■ Text section:

++++++++

Hitchhiking To The Dance With My Gun

Last time, I talked a bit about my high school and how different I thought it was than the "average" high school experience people of my age. There's a few more things that are unique about my experience that I think are kind of interesting.

For instance, there's probably not too many people that hitchhiked to high school. Yeah, well I got that privilege. There were a number of us who hitchhiked up Hamline Avenue to get to school. Most often, there was a parent of another Cretin student who would pick kids up one at a time, like dropped change. It wasn't always the same parent, but we had our regulars. Mine was Mrs. Martin, who took her son Bob and I to school almost daily. If she didn't make it though, some other kind soul did.

I look back on it as kind of a weird occurrence, actually. I guess it was a different (read: safer) time, but there was still a lot of potential for things to go wrong. (This fear I have of getting in a vehicle only to find that there's no door handle and the window can't be rolled down.) Back then hitchhiking was taken for granted, and far more commonplace than it is today. We were always told by teachers that if people saw Cretin cadets htichhiking in their uniform they were more likely to pick them up, because they were good kids. (We had them fooled.) I don't know if this helped or not, but I guess I would be more inclined to pick up a teen dressed in a military uniform than one with jeans and long hair.

The minutes spent in those cars with strangers were sometimes good, sometimes awkward, and never terrible. Usually you spent time talking about the weather or sports, just small talk for 10 minutes and then you'd get dropped off. It's telling that I can't remember a one of them to this day. Well, strike that. I do remember being picked up by a couple of older students who were smoking pot on their way in. I was a good kid, so declined their offer and frankly was a bit shell-shocked by the whole ordeal. I feared that I'd smell like it for the rest of the day. I couldn't imagine starting off a day of high school being high like that, but these guys had it down, somehow. To each his own. Thanks for the ride, dudes.

++++++++

■ Exercise brief: Quote every passage that the post about hitchhiking to high school places inside parentheses. The lines after this point have nothing to do with the post about hitchhiking to high school.

++++++++

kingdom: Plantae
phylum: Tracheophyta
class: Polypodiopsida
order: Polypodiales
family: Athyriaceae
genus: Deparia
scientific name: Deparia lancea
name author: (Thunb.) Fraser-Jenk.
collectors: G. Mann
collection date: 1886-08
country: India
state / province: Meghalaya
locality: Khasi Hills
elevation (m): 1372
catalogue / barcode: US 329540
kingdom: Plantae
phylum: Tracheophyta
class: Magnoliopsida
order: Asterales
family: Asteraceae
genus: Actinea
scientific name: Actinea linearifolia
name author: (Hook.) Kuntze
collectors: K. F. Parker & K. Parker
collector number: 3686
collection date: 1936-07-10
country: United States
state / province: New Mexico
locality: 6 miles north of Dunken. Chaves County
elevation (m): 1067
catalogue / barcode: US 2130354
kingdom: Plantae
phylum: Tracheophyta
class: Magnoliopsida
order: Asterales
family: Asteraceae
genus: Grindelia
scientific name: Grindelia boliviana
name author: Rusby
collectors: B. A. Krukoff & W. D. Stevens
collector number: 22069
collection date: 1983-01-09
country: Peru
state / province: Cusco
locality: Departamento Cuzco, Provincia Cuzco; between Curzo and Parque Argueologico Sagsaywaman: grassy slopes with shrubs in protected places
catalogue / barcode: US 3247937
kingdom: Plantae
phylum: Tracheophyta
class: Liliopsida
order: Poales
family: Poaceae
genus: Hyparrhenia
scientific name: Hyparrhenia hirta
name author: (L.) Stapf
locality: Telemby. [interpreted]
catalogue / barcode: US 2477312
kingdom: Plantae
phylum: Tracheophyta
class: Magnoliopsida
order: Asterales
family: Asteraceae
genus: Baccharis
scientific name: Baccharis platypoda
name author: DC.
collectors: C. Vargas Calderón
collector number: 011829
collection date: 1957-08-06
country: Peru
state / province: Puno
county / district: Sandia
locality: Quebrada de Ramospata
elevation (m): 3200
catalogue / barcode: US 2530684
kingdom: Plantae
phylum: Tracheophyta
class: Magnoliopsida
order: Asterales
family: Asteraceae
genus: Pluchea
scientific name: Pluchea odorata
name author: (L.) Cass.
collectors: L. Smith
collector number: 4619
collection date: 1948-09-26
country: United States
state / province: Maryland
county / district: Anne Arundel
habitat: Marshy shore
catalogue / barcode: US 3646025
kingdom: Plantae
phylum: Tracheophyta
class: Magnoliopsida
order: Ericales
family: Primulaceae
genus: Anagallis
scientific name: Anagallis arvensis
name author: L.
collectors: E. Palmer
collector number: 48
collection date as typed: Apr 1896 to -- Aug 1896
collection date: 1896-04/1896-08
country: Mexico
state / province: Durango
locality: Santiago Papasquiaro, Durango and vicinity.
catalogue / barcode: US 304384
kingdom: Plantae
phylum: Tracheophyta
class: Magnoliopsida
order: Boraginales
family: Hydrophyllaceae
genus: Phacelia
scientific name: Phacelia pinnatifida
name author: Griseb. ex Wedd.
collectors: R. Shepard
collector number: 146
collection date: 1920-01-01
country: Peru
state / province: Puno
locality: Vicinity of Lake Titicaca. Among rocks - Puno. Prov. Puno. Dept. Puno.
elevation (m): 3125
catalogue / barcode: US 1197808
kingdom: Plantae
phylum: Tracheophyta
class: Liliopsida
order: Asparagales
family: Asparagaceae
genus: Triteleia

++++++++

■ Result for this exercise:
- read: safer
- This fear I have of getting in a vehicle only to find that there's no door handle and the window can't be rolled down.
- We had them fooled.